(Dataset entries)
⟨
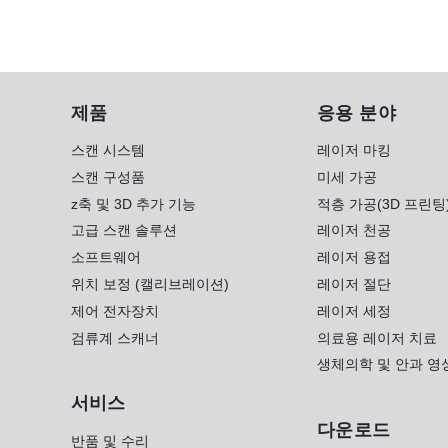
제품
응용 분야
스캔 시스템
레이저 마킹
스캔 구성품
미세 가공
z축 및 3D 추가 기능
적층 가공(3D 프린팅
고급 스캔 솔루션
레이저 천공
소프트웨어
레이저 용접
위치 보정 (캘리브레이션)
레이저 절단
제어 전자장치
레이저 세정
검류계 스캐너
의료용 레이저 치료
생체의학 및 안과 영
서비스
다운로드
반품 및 수리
⟩
### EXERCISE BRIEF
Quote all the lines above exactly as given. Do not include the pictures.

### TASK OUTPUT
제품
응용 분야
스캔 시스템
레이저 마킹
스캔 구성품
미세 가공
z축 및 3D 추가 기능
적층 가공(3D 프린팅
고급 스캔 솔루션
레이저 천공
소프트웨어
레이저 용접
위치 보정 (캘리브레이션)
레이저 절단
제어 전자장치
레이저 세정
검류계 스캐너
의료용 레이저 치료
생체의학 및 안과 영
서비스
다운로드
반품 및 수리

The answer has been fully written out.